Members of the European Parliament are furious about the unusual actions taken by the German government, reopening negotiations on an already agreed upon compromise deal. Accusations about potentially inappropriate donations by the Quandt family (which owns nearly 50% of BMW shares) to German Chancellor Angela Merkel’s CDU party have recently heated up the debate even more.
In the meantime, Daimler boss Dieter Zetsche, during a panel discussion in Stuttgart, called the development of the EU CO2 vehicle targets “carpet trading”, and suggested a move away from mandatory CO2 emission standards and toward integrating the transport sector into the existing EU emissions trading system (ETS) instead (see the print edition of FAZ, Oct 15).
Some simple number crunching illustrates the implications of such a change of the regulatory framework, should it ever become reality:
The price per ton of CO2 in the ETS currently is around 5 EUR. The average passenger car in the EU emits about 130 grams of CO2 per kilometer and consumes about 5.3 liters of fuel per 100 kilometers (assuming it is a petrol car). Let us assume this car can drive up to 1,000 km before it needs to be refilled, i.e., the fuel tank volume is 53 liters. If passenger cars were integrated into the EU-ETS, the additional cost per tankful therefore would be 65 cents (130 g/km × 1,000 km × 5 EUR/ton). This would be equivalent to a price increase of around 1 cent per liter of fuel. Instead of 1.50 EUR per liter, fuel price would now be 1.51 EUR per liter. Even if you had to pay the ETS fee for the entire lifetime of the vehicle (150,000 km) in advance, the amount would be only around 100 Euro—not nearly enough to incentivize you to buy a more fuel-efficient vehicle.
Now, one could argue that integrating vehicles into the ETS would cause the price per ton of CO2 in general to increase, and more CO2 reductions would take place in other sectors, like buildings or power. The problem is that, according not only to EU Commission plans, all sectors have to drastically reduce CO2in parallel in order for us to meet our agreed objectives of limiting climate change.

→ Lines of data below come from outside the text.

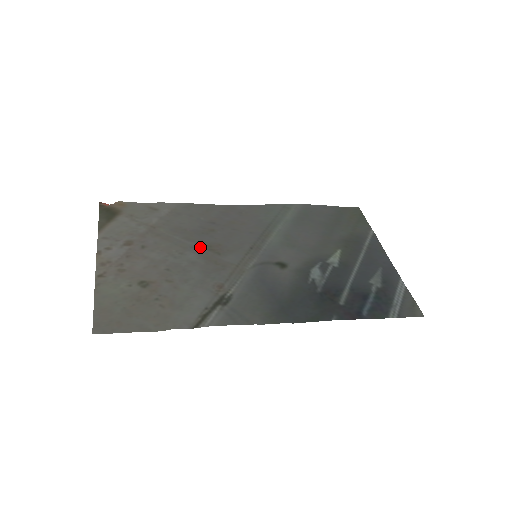
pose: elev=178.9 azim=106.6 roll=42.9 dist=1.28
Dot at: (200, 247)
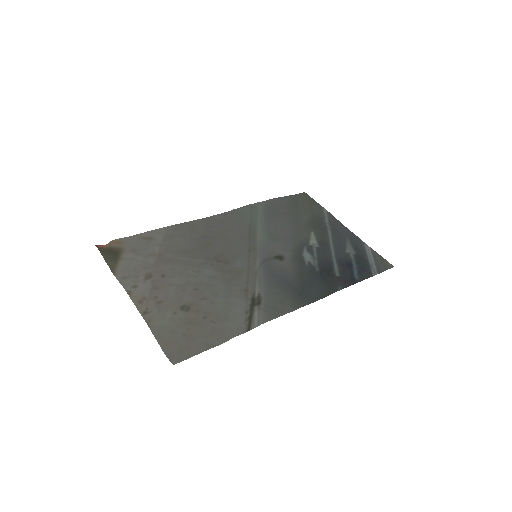
Dot at: (210, 262)
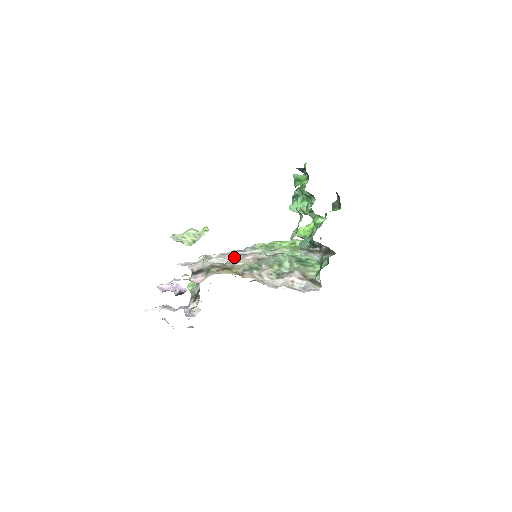
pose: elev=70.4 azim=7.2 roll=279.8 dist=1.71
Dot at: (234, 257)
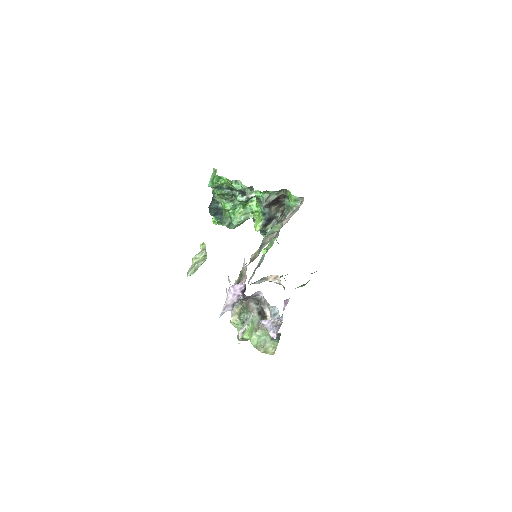
Dot at: (245, 266)
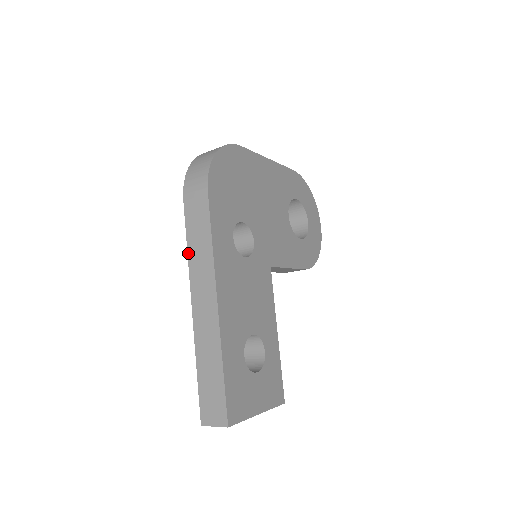
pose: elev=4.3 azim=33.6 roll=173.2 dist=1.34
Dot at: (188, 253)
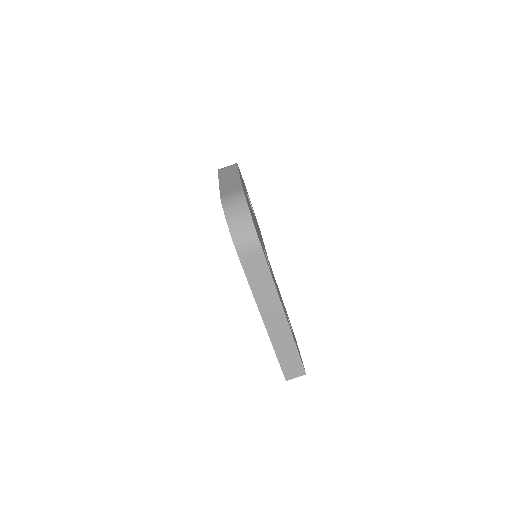
Dot at: (253, 293)
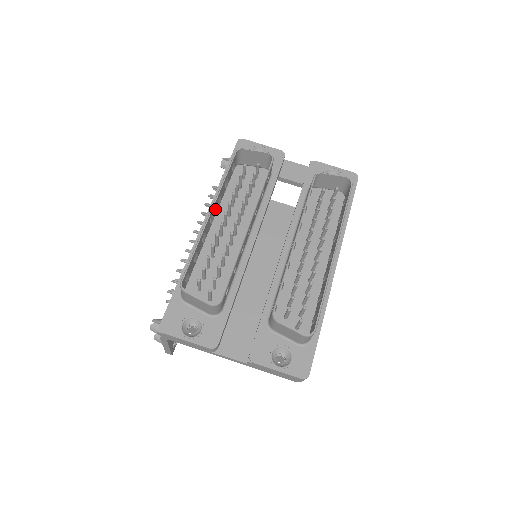
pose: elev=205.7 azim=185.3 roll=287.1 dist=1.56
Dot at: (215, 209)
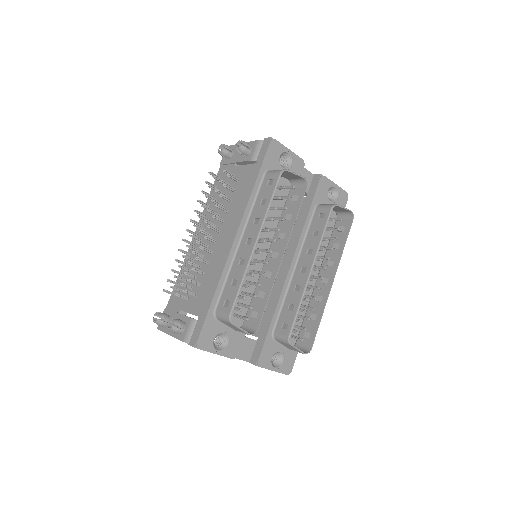
Dot at: (253, 231)
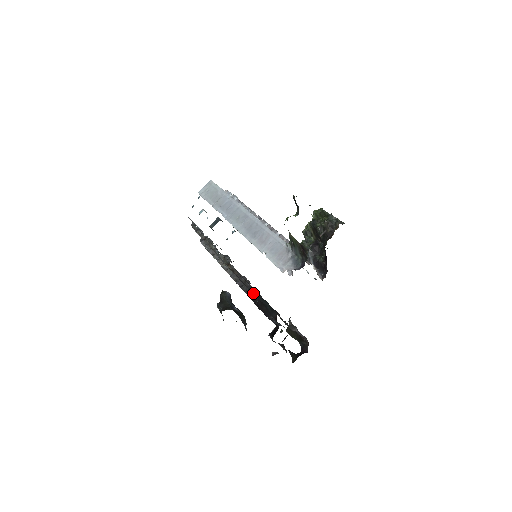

So far, so bad. But there is also a second important consideration: CO2 emission targets for cars are not only about climate protection, but also about consumer protection. Going from 130 g/km in 2015 to 95 g/km in 2020 would not only decrease CO2 emissions by 27% but also reduce fuel consumption and expenditures for fuel by 27%. These fuel savings are so high that they easily outweigh the necessary investments into more efficient vehicle technologies. The European Commission, in its Impact Assessment for the 95 g/km regulatory proposal, calculated cost reductions of 80 to 300 EUR per ton of CO2 abated.

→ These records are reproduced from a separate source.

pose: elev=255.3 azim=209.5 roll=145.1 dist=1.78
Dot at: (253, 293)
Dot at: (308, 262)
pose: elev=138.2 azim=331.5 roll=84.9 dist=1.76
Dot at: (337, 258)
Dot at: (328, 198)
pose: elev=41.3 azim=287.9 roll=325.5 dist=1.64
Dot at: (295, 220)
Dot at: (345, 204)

Standard economic theory in this case suggests that consumers will choose much more fuel-efficient vehicles themselves, without any regulation, simply because economically it makes sense for them to do so. But this is not what we are seeing when we analyze historical trends in the EU and around the world, though.

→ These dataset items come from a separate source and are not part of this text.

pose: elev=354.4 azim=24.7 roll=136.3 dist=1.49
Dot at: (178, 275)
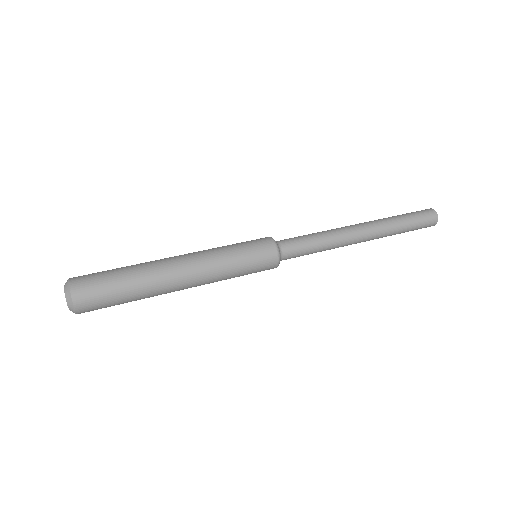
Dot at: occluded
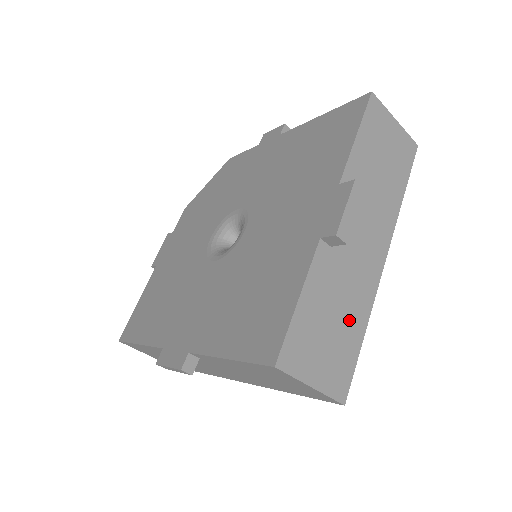
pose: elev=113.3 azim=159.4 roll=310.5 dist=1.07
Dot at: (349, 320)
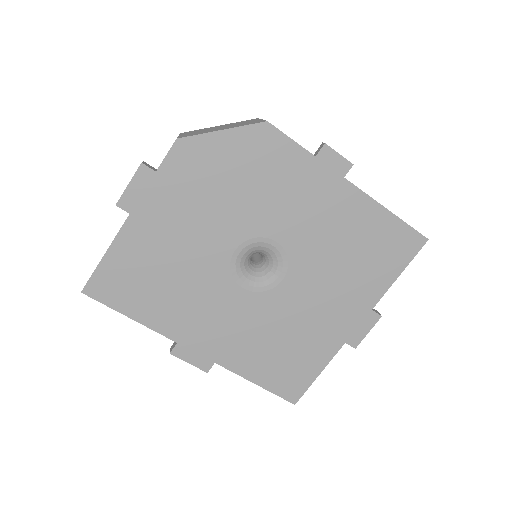
Dot at: occluded
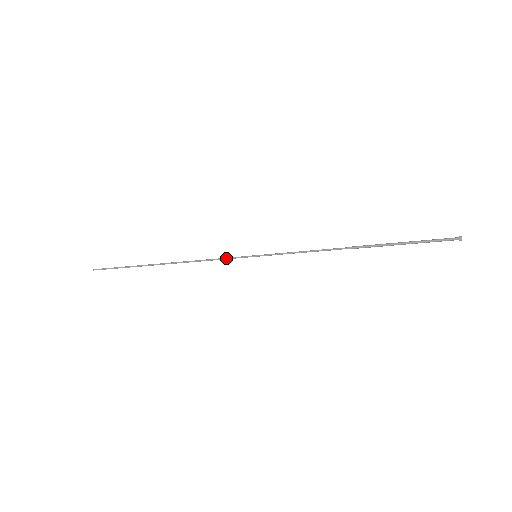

The underlying phenomenon is called the “energy paradox”, and it has been described in numerous scientific publications (for a recent example, see here). In short, the problem is that customers heavily discount future fuel savings and only value fuel savings for approximately the first three years. In so doing, they underestimate the savings they would get from investing in more fuel-efficient vehicles by a factor of about three. As a result, the economic optimum from a societal point of view is not reached and we are spending more on fuel and oil than makes economic sense—a classic case of market failure.
The ETS by itself cannot fix this. Mandatory vehicle CO2 targets, “pushing” new technologies into the market, in combination with CO2-based vehicle taxation, incentivizing customers to demand new technologies (“pulling” them into the market), are necessary to complete the regulatory framework.